- _DIRECTIVES_
**a)** Retype the part of the lazy cob forum thread that begins at the words "Some cobs are" and stops after the words "weight in gold.".
**b)** Using the lazy cob forum thread, decide whether each statement agrees with it: (i) the first poster shares the cob two days a week; (ii) PrancingPoniesxx had to hit the pony with the whip; (iii) MiJodsR2BlinkinTite's own cob is usually forward-going. Answer yes or no for each, quoting the words that decide it.
**c)** Continue the forum thread about the lazy cob from the point where it stops.
***** SUPPLIED PASSAGE *****
# Lazy cob



## Ellierhawkins (25 August 2016)

Hi, I would really appreciate some advice on how to get my new cob to start being more forward when we hack out. I share him two days a week which is pretty much the only times he gets ridden. I was wondering if anyone had any tips on how to get him to enjoy what he's doing a little more so that I don't feel like I'm constantly nagging him to walk forward or to trot on. Any tips on how to get him more engaged in his work would be much appreciated


----------



## PrancingPoniesxx (25 August 2016)

What are you looking to do? Do you want him to be more active and faster in walk and trot?
At my riding school there isn't a huge choice if horses and more often than not I get stuck with the cobs!
I actually like the Cobs because I feel that if I have a good lesson I've worked harder!
The plodders were different! When I had had enough of kicking for a small trot my instructor handed me and a whip and told me not to use it but just to carry it. It worked. The pony knew the whip was there and was more forward because he didn't want to get hit - I never had to touch him with it!
I don't really have any other suggestions but hop that helps X


----------



## Ellierhawkins (25 August 2016)

I do carry a whip but he isnt that bothered by it. A slight tap on the shoulder will have him walking/trotting on for a little bit but then he falls back, I think it might just be a cob thing if you have the same trouble with your riding school ponies  x


----------



## MiJodsR2BlinkinTite (25 August 2016)

Some cobs are quite forward-going (mine is, usually); some are not.

Often a short sharp crack with a whip behind the girth will get them moving forward - for about six paces!

You may have to just accept the way he is and not worry about it: its a cob thing! There's a lot of people out there who'd give their hind teeth for a nice steady cob like this believe me...... he's probably worth his weight in gold.

Just a wacky thought: take him hunting - that just might liven him up a bit!! These dope-on-a-rope's often transform themselves and can come alive frighteningly quickly when hounds are running........ (be warned  )


----------



## abbijay (25 August 2016)

Is he fit? If he's only being ridden twice a week he might be feeling that it's hard work. Also, what is his weight like? A lot of "lazy" cobs are overweight.
***** EXTRACTED RECORDS *****
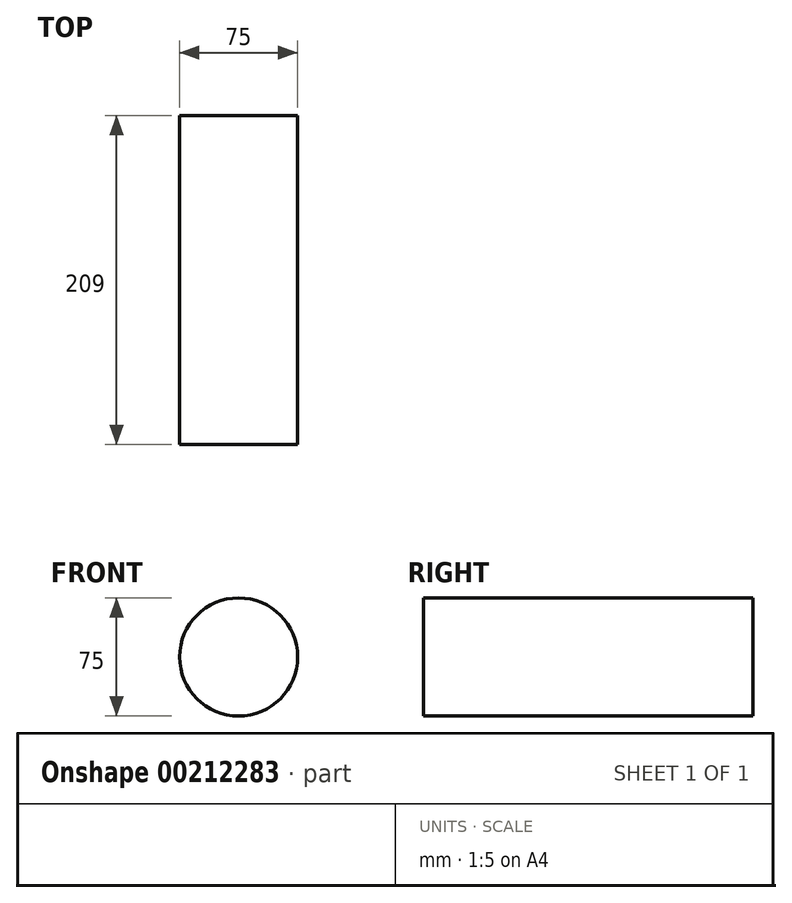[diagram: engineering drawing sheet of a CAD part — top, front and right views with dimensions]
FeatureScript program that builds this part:
annotation { "Feature Type Name" : "Feature", "Feature Type Description" : "" }
export const myFeature = defineFeature(function(context is Context, id is Id, definition is map)
    precondition{}
    {
        {
            var Q0;
            Q0=qCreatedBy(makeId("Front.planeOp"),FACE);
            var sketch = newSketch(context, id + "F0", { "sketchPlane" : qUnion([Q0])});
            skCircle(sketch, "E0", {"center": v(-33.87, 23.83) * mm, "radius": 37.5 * mm});
            skSolve(sketch);
        }
        {
            var Q0;
            Q0=makeQuery(id+"F0.imprint","IMPRINT",FACE,{"disambiguationData":[TD([[makeQuery(id+"F0.imprint","IMPRINT",EDGE,{"derivedFrom":sQuery(id+"F0.wireOp",EDGE,"E0")}),1.0]])]});
            extrude(context, id + "F1", {"entities" : qUnion([Q0]), "depth" : 209 * mm});
        }
    });
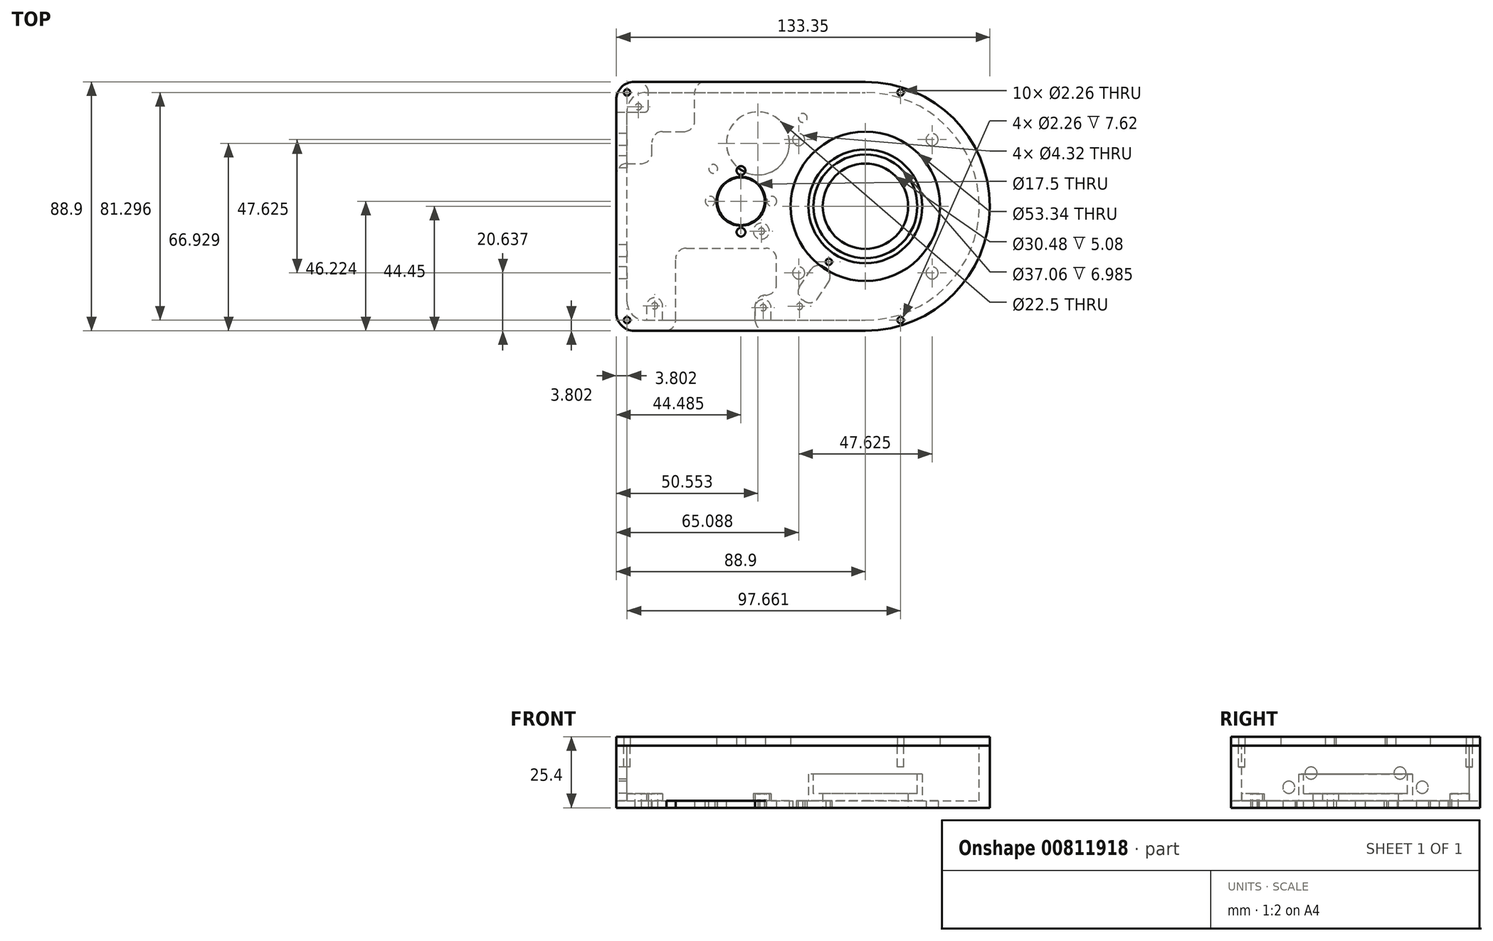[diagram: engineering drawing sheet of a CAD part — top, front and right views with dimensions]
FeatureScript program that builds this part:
*****
- _RESPONSE LIST_
**a)**
Some cobs are quite forward-going (mine is, usually); some are not.

Often a short sharp crack with a whip behind the girth will get them moving forward - for about six paces!

You may have to just accept the way he is and not worry about it: its a cob thing! There's a lot of people out there who'd give their hind teeth for a nice steady cob like this believe me...... he's probably worth his weight in gold.

**b)**
(i) Yes: "I share him two days a week"
(ii) No: "I never had to touch him with it!"
(iii) Yes: "Some cobs are quite forward-going (mine is, usually)"

**c)**
As you have only just started sharing this horse have you discussed your issue with his owner? If they don't have any suggestions I would then ask them for recommendations of an instructor to work on this with you but give them a chance to help you before asking strangers who know nothing about the horse.


----------



## Ellierhawkins (25 August 2016)

He is slightly overweight so that could be part of the issue, but I will definately speak with my instructor and see what she says, thank you for the suggestion @abbijay


----------



## Ellierhawkins (25 August 2016)

@miJodsR2BlinkinTite
Haha he is certainly the safest horse ive ever met and an excellent confidence giver. I wil definately look into taking him hunting perhaps. Do you know if you can hunt without jumping as he hasnt done a lot, and I doubt its really going to be his thing, hes quite a heavy solidly built cob


----------



## abbijay (25 August 2016)

Ellierhawkins said:



			@miJodsR2BlinkinTite
Haha he is certainly the safest horse ive ever met and an excellent confidence giver. I wil definately look into taking him hunting perhaps. Do you know if you can hunt without jumping as he hasnt done a lot, and I doubt its really going to be his thing, hes quite a heavy solidly built cob
		
Click to expand...

Many drag packs or bloodhounds offer non-jumping options but he doesn't sound fit enough to attempt this (I've now read your other thread too), if he's only doing 2 45 minute hacks a week and over weight I would not consider hunting him until he is fitter. 
And of course it could be his "thing", if my Clydesdale can enjoy hunting so can any other horse!


----------



## MiJodsR2BlinkinTite (25 August 2016)

Ellierhawkins said:



			@miJodsR2BlinkinTite
Haha he is certainly the safest horse ive ever met and an excellent confidence giver. I wil definately look into taking him hunting perhaps. Do you know if you can hunt without jumping as he hasnt done a lot, and I doubt its really going to be his thing, hes quite a heavy solidly built cob
		
Click to expand...

Cubbing (ehm, sorry, "hound exercise"  ) will be starting soon; that would be a good way to start. Your local hunt secretary would be the person to contact and it might be possible to Buddy you up with someone else for your first few times out if you're new. No you don't have to jump! You can poodle along at the pace you choose and I can guarantee he'd love it! There's nothing like a good day's hunting IMO to get a stuck horse off the leg! Good luck and enjoy.


----------



## Sukistokes2 (25 August 2016)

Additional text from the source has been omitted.